[Images with localized body landmarks]
________

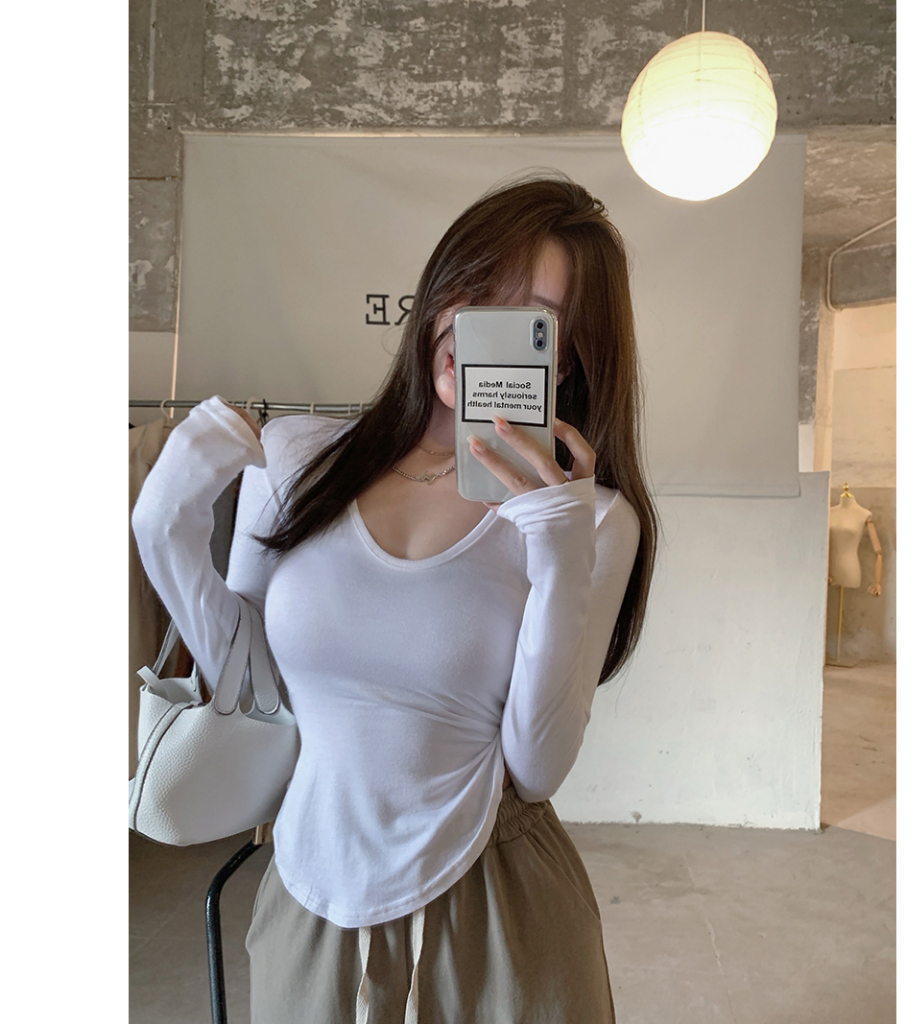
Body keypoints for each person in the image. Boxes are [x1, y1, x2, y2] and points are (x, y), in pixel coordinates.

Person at [132, 174, 658, 1024]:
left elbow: (535, 768)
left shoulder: (592, 518)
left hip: (498, 902)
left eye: (526, 319)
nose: (472, 325)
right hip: (311, 888)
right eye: (472, 285)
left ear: (562, 360)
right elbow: (254, 687)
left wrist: (558, 548)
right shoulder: (300, 458)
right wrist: (164, 528)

________

**What is being asked**
What the response needs is every entry, repeated exactly, and none of the pictures.

**Result for this exercise**
Body keypoints for each person in the image. Boxes are [x1, y1, x2, y2] and points are (x, y), in pixel coordinates.

Person at [132, 174, 658, 1024]:
left elbow: (535, 768)
left shoulder: (592, 518)
left hip: (498, 902)
left eye: (526, 319)
nose: (472, 325)
right hip: (311, 888)
right eye: (472, 285)
left ear: (562, 360)
right elbow: (254, 687)
left wrist: (558, 548)
right shoulder: (300, 458)
right wrist: (164, 528)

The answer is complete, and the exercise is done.